Agile

July 29, 2015

Creating a Product Vision and Roadmap

Product vision describes the product’s goals and customer value. It relates to the problem that the product solves. A vision supports a product-oriented mind-set which increases clarity by creating a “product”. The idea of ​​a “product” should be in every IT organization. The vision improves clarity, whether you manage a system or build something completely new. A good vision can be used to define and select requirements.

The vision describes the high level of detail where we want to reach with the product in the long term. It helps the team to understand the big picture and is the basis of a roadmap. The vision is owned by the product owner. With the help of a vision, it becomes easier for the team to focus on what is critical.

Everything is based on the same thing, the vision. It becomes easier to understand the long-term goal. Without a vision, it is easy to focus too much on only short-term goals (2-4 week sprints). The vision minimizes unnecessary discussions. This is especially important with a vision of projects with high uncertainty. Vision’s meaning is different in different teams. In small teams, it is not as important with a clear vision. In larger teams or projects with multiple teams, the vision is important. The Product Owner is the one that stands for the vision and communicate it to the outside world.
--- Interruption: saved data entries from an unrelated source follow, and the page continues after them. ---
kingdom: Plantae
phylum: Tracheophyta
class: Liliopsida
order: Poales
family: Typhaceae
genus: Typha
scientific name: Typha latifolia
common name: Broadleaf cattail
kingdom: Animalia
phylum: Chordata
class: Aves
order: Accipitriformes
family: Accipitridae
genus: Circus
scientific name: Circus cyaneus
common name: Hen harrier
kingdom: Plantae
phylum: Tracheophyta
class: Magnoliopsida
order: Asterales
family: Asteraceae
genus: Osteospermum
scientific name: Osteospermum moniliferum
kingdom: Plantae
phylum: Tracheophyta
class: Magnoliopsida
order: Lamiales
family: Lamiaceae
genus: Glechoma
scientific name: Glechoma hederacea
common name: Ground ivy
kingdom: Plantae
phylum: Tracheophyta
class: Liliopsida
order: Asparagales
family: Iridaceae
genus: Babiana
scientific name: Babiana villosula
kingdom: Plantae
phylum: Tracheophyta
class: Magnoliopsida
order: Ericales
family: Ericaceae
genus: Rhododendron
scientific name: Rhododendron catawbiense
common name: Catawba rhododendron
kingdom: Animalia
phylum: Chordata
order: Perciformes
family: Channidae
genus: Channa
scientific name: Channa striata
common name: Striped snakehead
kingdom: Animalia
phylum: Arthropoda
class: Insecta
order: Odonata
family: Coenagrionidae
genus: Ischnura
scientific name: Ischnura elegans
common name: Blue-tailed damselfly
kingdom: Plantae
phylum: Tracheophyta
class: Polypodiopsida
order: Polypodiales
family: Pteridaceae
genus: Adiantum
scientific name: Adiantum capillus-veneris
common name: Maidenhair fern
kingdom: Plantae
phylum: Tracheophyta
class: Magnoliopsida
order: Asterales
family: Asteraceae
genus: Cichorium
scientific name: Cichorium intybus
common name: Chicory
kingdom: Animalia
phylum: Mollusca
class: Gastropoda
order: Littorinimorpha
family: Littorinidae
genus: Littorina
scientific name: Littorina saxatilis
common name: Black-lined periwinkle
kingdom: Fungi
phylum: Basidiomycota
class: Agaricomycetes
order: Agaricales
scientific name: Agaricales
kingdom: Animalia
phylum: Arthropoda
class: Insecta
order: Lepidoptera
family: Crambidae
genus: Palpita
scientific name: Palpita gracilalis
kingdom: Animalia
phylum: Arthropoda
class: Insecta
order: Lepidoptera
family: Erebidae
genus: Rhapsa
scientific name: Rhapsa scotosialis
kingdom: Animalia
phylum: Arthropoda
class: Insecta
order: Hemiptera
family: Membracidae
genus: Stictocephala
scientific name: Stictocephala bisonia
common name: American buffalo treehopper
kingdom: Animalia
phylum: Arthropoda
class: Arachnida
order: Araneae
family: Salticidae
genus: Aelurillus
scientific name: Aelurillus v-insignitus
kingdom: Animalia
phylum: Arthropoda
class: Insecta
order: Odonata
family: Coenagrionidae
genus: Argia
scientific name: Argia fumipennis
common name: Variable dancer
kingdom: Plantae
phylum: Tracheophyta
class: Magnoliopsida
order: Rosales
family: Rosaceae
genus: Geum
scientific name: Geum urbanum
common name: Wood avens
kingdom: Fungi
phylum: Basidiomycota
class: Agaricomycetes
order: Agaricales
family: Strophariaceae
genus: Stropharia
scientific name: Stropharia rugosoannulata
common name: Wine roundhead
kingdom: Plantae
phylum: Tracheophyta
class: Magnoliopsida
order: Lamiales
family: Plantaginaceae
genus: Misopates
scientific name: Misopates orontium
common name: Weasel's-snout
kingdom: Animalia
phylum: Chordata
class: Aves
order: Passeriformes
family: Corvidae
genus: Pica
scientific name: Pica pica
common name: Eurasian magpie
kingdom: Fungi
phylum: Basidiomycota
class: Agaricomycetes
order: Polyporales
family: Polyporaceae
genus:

It is very powerful for the team and the product owner together develop the vision. The growing understanding and consensus. Two common techniques to develop and package the vision is the Product vision box, which I discuss below, and the elevator pitch which we’ll explain in our next blog post.

Product Vision Box

The format encourages discussion and cooperation around a common goal. Participating development team and other stakeholders, such as sellers. Stores are filled with colourful product packaging that tell which products are new and improved. They tell of how the products will make us leaner, smarter and more environmentally conscious. Good packaging attracts more customers than a bad package. In a workshop can produce different proposals on the boxes but the end result is a joint product box.

Layout:

  • Front: Product name, illustration, slogan and 3-4 sales pitch
  • Other pages: More detailed description
  • Time: 45 minutes + 5 minutes to present and sell the product

Roadmap

Shows at a high level what probably needs to be developed to achieve the vision. Add enough time in sufficient time to process enough. Refine you go. Roadmap is the level of detail in the vision. Shows roughly what’s needed (requirements for functionality) to achieve the vision. Helps the team to understand what comes in future releases. Laying the foundation for product back log. Owned by the product owner. As a product owner, use the roadmap to motivate and lead the way for the team. You use it to communicate with decision makers.

Epics

Epics fit well in the product back log for features to be implemented in the long term. An epic is broken down into several smaller, testable requirements. It is often written as a verb + object, for example:

  • Buy ticket
  • Pay Invoice

Selecting and deselecting features

It is important that the product owner both select and deselect. Features that are not entirely necessary leads to tests, bugs, management and releases. It is not dangerous to say no. If the requirement is important enough it pops up again. Requirements are partly perishable, if you save the requirement for the future, it is easy that it becomes obsolete. If you do not dare throw, saving requirements anywhere but do not have much time. Always consider: Why save everything?